Goldie releases Subjective album with James from Ulterior Motive
DJ, producer, visual artist, actor and visionary Goldie MBE joins forces with revered engineer and producer James Davidson under the alias Subjective.
There are few names in the music industry that have achieved such a profound impact upon the culture of dance music as Goldie. Since his boundary-pushing debut Timeless, he has continued to create, challenge and revolutionise a sub-culture already known for its experimentation.

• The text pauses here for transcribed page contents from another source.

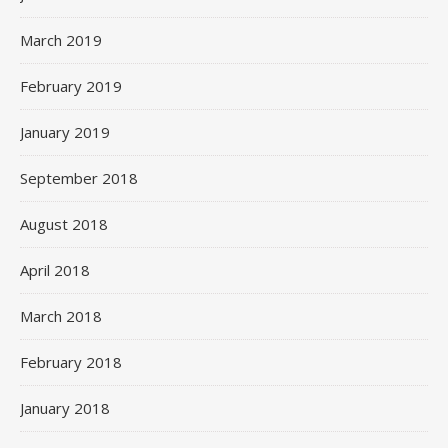
March 2019
February 2019
January 2019
September 2018
August 2018
April 2018
March 2018
February 2018
January 2018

Making up the other half of Subjective is James Davidson, described by Goldie as an “exceptional engineer and an unsung producer in his own right” - who has previously released via Metalheadz (under the alias Ulterior Motive with Greg Hepworth), and also helped produce Goldie’s 2017 album The Journey Man. This relationship organically progressed on to collaborating in the studio, “following the water as opposed to a strict concept”, Goldie adroitly explains. This was the birth of Subjective.
“This album isn’t just Ulterior Motive and Goldie, it’s a vision of Subjective”, explains James. “It was really exciting to have no boundaries on what we were writing, not restricted by the BPM or anything else - we just went wherever the smiles were.”
Act One – Music For Inanimate Objects is one of Goldie’s most accessible pieces of work to date. But make no mistake; this is still the producer at his uncompromising, unapologetic best - fusing classical, ambient and electronic elements with the ingenuity that only a trailblazer as himself could do. Combine this with James’ own creative flair, and an engineering prowess that allows them to explore a range of tempos, emotions and sonic landscapes with complete freedom, and it’s clear to see Subjective is the making of two artists born with a predestined compatibility.
“I’ve always been a fighter with music and gone way ahead of the curve in a lot of respects”, says Goldie. “I’ve come from an era that’s spanned three decades from the 80’s to now, and I think I’ve always pushed a progressive drum‘n’bass, sound. But this is a refined album, one that you can really fall into, immerse yourself in, or just play in the background - and it still works.”